Der tapfere Wandersmann
Ein schöner junger Wandersmann war eilgen Schrittes unterwegs dem Pfad des Glückes folgend, den auf Geheiß des Schicksals er genommen.
Und erklommen hatte er bereits so manche Steigung, viele Tunnel ohne Licht und durchs häßlichste Dickicht hindurch sich filigran er fortgemüht.
Immer aufrecht, immer treu, immer standhaft, nimmer scheu, obgleich die Wut heiß in ihm glüht.
Denn oftmals schon hat er sich geschunden, das heilge Glück noch nicht gefunden. Was ihm bisher von der Wallfahrt blieb ist abzuzählen an fünf Fingern, unberingt die armen Dinger, schwielig, rissig und vernarbt - beim vielen Hinfalln aufgescharrt.
Die Umstände vielleicht nicht gut, geht er trotzdem wohlgemut den Weg und widersetzt sich täglich dem Verzagen, denn viel Schönes steht am Wegesrand, für das es sich doch lohnt zu ertragen manches Leid und manche Pein vergehen ach im Sonnenschein der vielen magischen Momente.
Das Loch war groß und ziemlich tief, in das man ihn auf einmal stieß. Abgetarnt mit Busch und Strauch konnt er es nicht erkennen, musste gerade zu hineinrennen und schlug hart auf dem Boden auf, dem bitter kalten mit Grabesduft verhallten Grunde seiner Wirklichkeit.
Das war zuviel, aus und vorbei!

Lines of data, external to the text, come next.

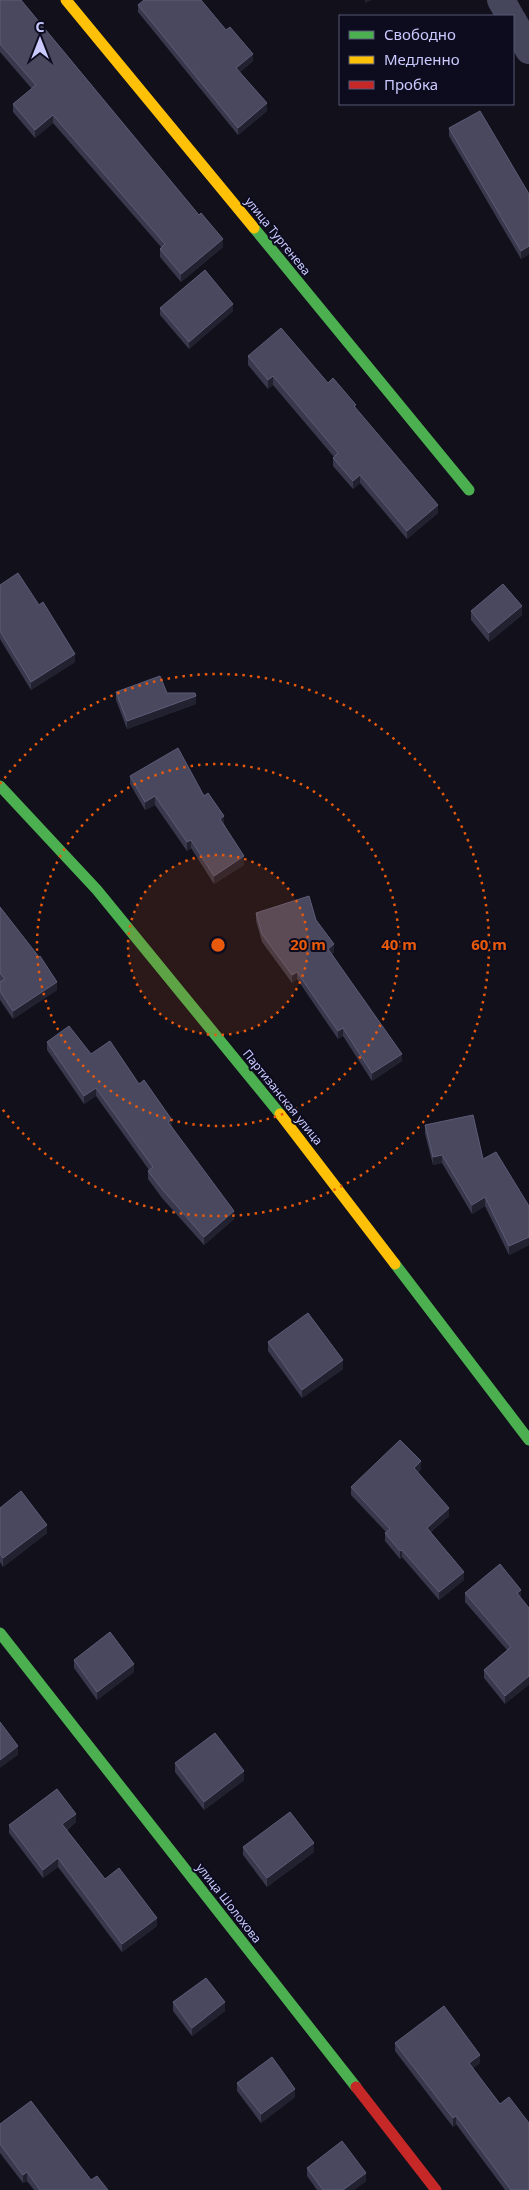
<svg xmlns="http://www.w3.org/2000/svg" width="529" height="2190" viewBox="0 0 529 2190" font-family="'Noto Sans',sans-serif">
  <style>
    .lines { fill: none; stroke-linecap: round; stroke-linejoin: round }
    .street { stroke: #45465c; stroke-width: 28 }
    .fast { stroke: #4caf50; stroke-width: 11 }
    .slow { stroke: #ffc107; stroke-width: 11 }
    .jam { stroke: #c62828; stroke-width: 11 }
    .wall { fill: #39384c }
    .shaded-wall { fill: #222130 }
    .building { fill: #49485f; stroke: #5d5c78 }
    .ring { fill: none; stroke: #e8590c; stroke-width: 2.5; stroke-dasharray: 2.5 5 }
    .labels { text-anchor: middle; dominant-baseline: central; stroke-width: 4; stroke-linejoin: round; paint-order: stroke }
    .street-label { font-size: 12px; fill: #cacaff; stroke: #0d0c1f }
    .centre { fill: #e8590c; stroke: #0d0c1f; stroke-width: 2.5 }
    .ring-label { font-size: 15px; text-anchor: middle; font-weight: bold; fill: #e8590c; stroke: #0d0c1f; stroke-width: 4; stroke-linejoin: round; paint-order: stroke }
  </style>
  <rect width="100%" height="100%" fill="#11101b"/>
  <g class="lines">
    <g class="street">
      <polyline points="501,0 510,16"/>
      <polyline points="513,21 529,50"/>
    </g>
    <g class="fast">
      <polyline points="254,228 469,490"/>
      <polyline points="0,786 97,890 280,1114"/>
      <polyline points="395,1264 529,1440"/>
      <polyline points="0,1633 356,2087"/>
    </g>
    <g class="slow">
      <polyline points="66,0 254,228"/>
      <polyline points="280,1114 395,1264"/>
    </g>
    <polyline class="jam" points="356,2087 436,2190"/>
  </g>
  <g class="wall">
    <polygon points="0,0 223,247 181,282 160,257 160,249 161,247 53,123 35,138 13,112 13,104 32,89 0,52"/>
    <polygon points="138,5 253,61 240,72 267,111 238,135 138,12"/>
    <polygon points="449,128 529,194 529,254 521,259 449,136"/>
    <polygon points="160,308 233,311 189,349 160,315"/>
    <polygon points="248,356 328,383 356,409 438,513 407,539 360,483 353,489 333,466 333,458 334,457 273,385 268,389 248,365"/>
    <polygon points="0,585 39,605 75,662 31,690 0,639"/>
    <polygon points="471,611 522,615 489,642 471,620"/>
    <polygon points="116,692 167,693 196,704 127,729 116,700"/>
    <polygon points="130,776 204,796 224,824 244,865 214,884 191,848 187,851 155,805 145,810 130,784"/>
    <polygon points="0,907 57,990 13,1019 0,1000"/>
    <polygon points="256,913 316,920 334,952 332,954 402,1061 372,1081 343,1036 338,1039 297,979 292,983 262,942 256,921"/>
    <polygon points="47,1042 91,1054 139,1084 172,1127 234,1219 204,1245 162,1198 148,1179 148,1171 149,1170 96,1096 84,1104 47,1050"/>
    <polygon points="425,1125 483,1159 529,1206 529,1245 509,1255 485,1206 472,1214 442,1163 433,1165 425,1134"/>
    <polygon points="268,1342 343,1369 302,1398 268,1351"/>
    <polygon points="421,1469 418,1472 449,1516 431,1532 464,1580 439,1600 402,1557 400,1559 385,1541 385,1533 386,1532 351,1495 351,1487"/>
    <polygon points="0,1508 47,1533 3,1567 0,1562"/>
    <polygon points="521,1590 505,1704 484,1678 484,1670 507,1650 465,1602 465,1593"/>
    <polygon points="74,1660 134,1672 97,1700 74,1668"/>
    <polygon points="175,1763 244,1780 204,1810 175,1772"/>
    <polygon points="76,1822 67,1830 105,1879 157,1926 122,1952 58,1867 43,1878 9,1833 9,1825"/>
    <polygon points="243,1847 314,1852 267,1887 243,1855"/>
    <polygon points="173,2002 225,2011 192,2036 173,2011"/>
    <polygon points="395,2043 480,2063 473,2068 529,2190 505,2190 456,2124 453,2127 395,2051"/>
    <polygon points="237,2083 295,2097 261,2123 237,2091"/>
    <polygon points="0,2124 91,2180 108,2190 34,2190 27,2181 23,2183 0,2153"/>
    <polygon points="307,2168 366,2181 354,2190 317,2190 307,2176"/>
  </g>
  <g class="shaded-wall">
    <polygon points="365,0 372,0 365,3"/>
    <polygon points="253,54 253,61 236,75 236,68"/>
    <polygon points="267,103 267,111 238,135 238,128"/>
    <polygon points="53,115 53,123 35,138 35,130"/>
    <polygon points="223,239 223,247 181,282 181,274"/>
    <polygon points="529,246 529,254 521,259 521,251"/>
    <polygon points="233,304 233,311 189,349 189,342"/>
    <polygon points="273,376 273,385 268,389 268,380"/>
    <polygon points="360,475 360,483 353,489 353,481"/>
    <polygon points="438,505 438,513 407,539 407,531"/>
    <polygon points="522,606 522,615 489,642 489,633"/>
    <polygon points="75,654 75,662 31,690 31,682"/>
    <polygon points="196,696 196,704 127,729 127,721"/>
    <polygon points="155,796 155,805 145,810 145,802"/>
    <polygon points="224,816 224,824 220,827 220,819"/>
    <polygon points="191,840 191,848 187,851 187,842"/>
    <polygon points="244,856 244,865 214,884 214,876"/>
    <polygon points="334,944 334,952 328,957 328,949"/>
    <polygon points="297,972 297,979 292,983 292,975"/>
    <polygon points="57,982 57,990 13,1019 13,1011"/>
    <polygon points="343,1028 343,1036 338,1039 338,1031"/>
    <polygon points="402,1054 402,1061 372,1081 372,1073"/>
    <polygon points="96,1088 96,1096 84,1104 84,1096"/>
    <polygon points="172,1120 172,1128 168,1122"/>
    <polygon points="442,1155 442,1163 433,1165 433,1157"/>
    <polygon points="485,1197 485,1206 472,1214 472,1205"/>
    <polygon points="234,1211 234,1219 204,1245 204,1237"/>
    <polygon points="529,1237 529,1245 509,1255 509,1246"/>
    <polygon points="343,1360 343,1369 302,1398 302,1390"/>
    <polygon points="421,1461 421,1469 414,1476 414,1468"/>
    <polygon points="449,1508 449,1516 427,1535 427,1528"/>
    <polygon points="47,1525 47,1533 3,1567 3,1558"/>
    <polygon points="402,1550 402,1557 400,1559 400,1551"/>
    <polygon points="464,1572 464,1580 439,1600 439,1592"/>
    <polygon points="521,1590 521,1598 517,1593"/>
    <polygon points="134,1664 134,1672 97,1700 97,1692"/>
    <polygon points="529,1676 529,1685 505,1704 505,1696"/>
    <polygon points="18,1746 18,1755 0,1768 0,1760"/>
    <polygon points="244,1771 244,1780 204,1810 204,1802"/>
    <polygon points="76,1814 76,1822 62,1833 62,1824"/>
    <polygon points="314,1843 314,1852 267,1887 267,1878"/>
    <polygon points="58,1858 58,1867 43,1878 43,1870"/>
    <polygon points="157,1918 157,1926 122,1952 122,1944"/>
    <polygon points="225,2002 225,2011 192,2036 192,2028"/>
    <polygon points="480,2055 480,2063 469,2071 469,2063"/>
    <polygon points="295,2089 295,2097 261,2123 261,2114"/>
    <polygon points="456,2116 456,2124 453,2127 453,2118"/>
    <polygon points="27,2172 27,2181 23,2183 23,2175"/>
    <polygon points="366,2173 366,2181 354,2190 343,2190"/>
  </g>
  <g class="building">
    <polygon points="0,0 21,0 199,215 201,213 223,239 181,274 160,249 165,244 53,115 35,130 13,104 36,85 0,44"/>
    <polygon points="144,0 201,0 226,30 230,27 253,54 236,68 267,103 238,128 138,5"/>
    <polygon points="480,111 529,194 529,246 521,251 449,128"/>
    <polygon points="205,270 233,304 189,342 160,308"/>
    <polygon points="281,328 328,383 333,378 356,405 354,406 438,505 407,531 360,475 353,481 333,458 338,453 273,376 268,380 248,356"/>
    <polygon points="18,573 39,605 43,602 75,654 31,682 0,631 0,585"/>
    <polygon points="503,584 522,606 489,633 471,611"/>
    <polygon points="160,676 167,693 195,693 196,696 127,721 116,692"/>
    <polygon points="178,748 204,796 208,793 224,816 220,819 244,856 214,876 191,840 187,842 155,796 145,802 130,776"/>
    <polygon points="309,896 316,920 334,944 328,949 402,1054 372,1073 343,1028 338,1031 297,972 292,975 262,934 256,913"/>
    <polygon points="0,907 39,957 40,956 57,982 13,1011 0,991 0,982 5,979 0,973"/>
    <polygon points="69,1026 91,1054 110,1041 139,1084 144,1080 172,1120 168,1122 234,1211 204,1237 162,1189 148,1171 153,1167 96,1088 84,1096 47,1042"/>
    <polygon points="473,1115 483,1159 496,1152 529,1206 529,1237 509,1246 485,1197 472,1205 442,1155 433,1157 425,1125"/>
    <polygon points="308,1313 343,1360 302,1390 268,1342"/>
    <polygon points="400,1440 421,1461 414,1468 449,1508 427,1528 464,1572 439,1592 402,1550 400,1551 385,1533 390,1529 351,1487"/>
    <polygon points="21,1491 47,1525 3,1558 0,1554 0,1508"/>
    <polygon points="500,1564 521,1590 517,1593 529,1608 529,1676 505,1696 484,1670 511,1647 465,1593"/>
    <polygon points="110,1632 134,1664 97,1692 74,1660"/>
    <polygon points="0,1722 18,1746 0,1760"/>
    <polygon points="215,1733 244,1771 204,1802 175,1763"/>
    <polygon points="57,1789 76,1814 62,1824 105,1879 119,1868 157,1918 122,1944 58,1858 43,1870 9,1825"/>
    <polygon points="290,1812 314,1843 267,1878 243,1847"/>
    <polygon points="206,1978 225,2002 192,2028 173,2002"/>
    <polygon points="444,2006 480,2055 469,2063 500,2104 509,2097 529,2123 529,2190 511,2190 456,2116 453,2118 395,2043"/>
    <polygon points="272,2057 295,2089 261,2114 237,2083"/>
    <polygon points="31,2101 91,2180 97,2176 108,2190 40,2190 27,2172 23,2175 0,2144 0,2124"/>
    <polygon points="342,2141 366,2173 343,2190 323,2190 307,2168"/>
  </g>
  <circle cx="218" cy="945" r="90" fill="#e8590c" fill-opacity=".12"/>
  <g class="ring">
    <circle cx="218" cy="945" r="90"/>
    <circle cx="218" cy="945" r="181"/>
    <path d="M0 784A271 271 0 1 1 0 1106"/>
  </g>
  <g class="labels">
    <g class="street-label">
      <text transform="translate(278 236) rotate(51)">улица Тургенева</text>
      <text transform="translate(283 1097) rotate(51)">Партизанская улица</text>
      <text transform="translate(229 1903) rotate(52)">улица Шолохова</text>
    </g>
  </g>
  <circle cx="218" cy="945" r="8" class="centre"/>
  <g class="ring-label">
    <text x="308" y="950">20 m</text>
    <text x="399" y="950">40 m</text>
    <text x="489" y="950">60 m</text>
  </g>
  <rect x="339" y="15" width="175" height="90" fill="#0d0c1f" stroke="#595879"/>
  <rect x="349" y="31" width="25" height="8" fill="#4caf50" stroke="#595879"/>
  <text x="384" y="40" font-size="15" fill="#cacaff">Свободно</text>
  <rect x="349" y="56" width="25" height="8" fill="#ffc107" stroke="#595879"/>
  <text x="384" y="65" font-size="15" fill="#cacaff">Медленно</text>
  <rect x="349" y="81" width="25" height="8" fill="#c62828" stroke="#595879"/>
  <text x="384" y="90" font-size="15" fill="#cacaff">Пробка</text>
  <g transform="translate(40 40)" stroke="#0d0c1f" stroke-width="4" paint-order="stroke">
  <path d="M0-4L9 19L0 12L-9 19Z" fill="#cacaff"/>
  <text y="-8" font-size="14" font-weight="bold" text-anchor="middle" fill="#cacaff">С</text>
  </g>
</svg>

Der Zorn, die Wut, der Hass wurd frei, die grausam sind und schön zugleich, die vor geraumer Zeit schon Pflanzten ihre Samen ließen sich nähren vom Gestolper, zerfraßen den armen.
Zeter und Mordio schrieh der arme Thor! Wie kann es sein? Warum das mir? War ich nicht standhaft, aufrecht, treu? Hab nie falsch gespielt, nichts verbrochen und trotzdem kommt ihr angekrochen! Feige Mordbuben, Spießgesellen! Wie könnt ihrs wagen mir dies Loch zu stellen?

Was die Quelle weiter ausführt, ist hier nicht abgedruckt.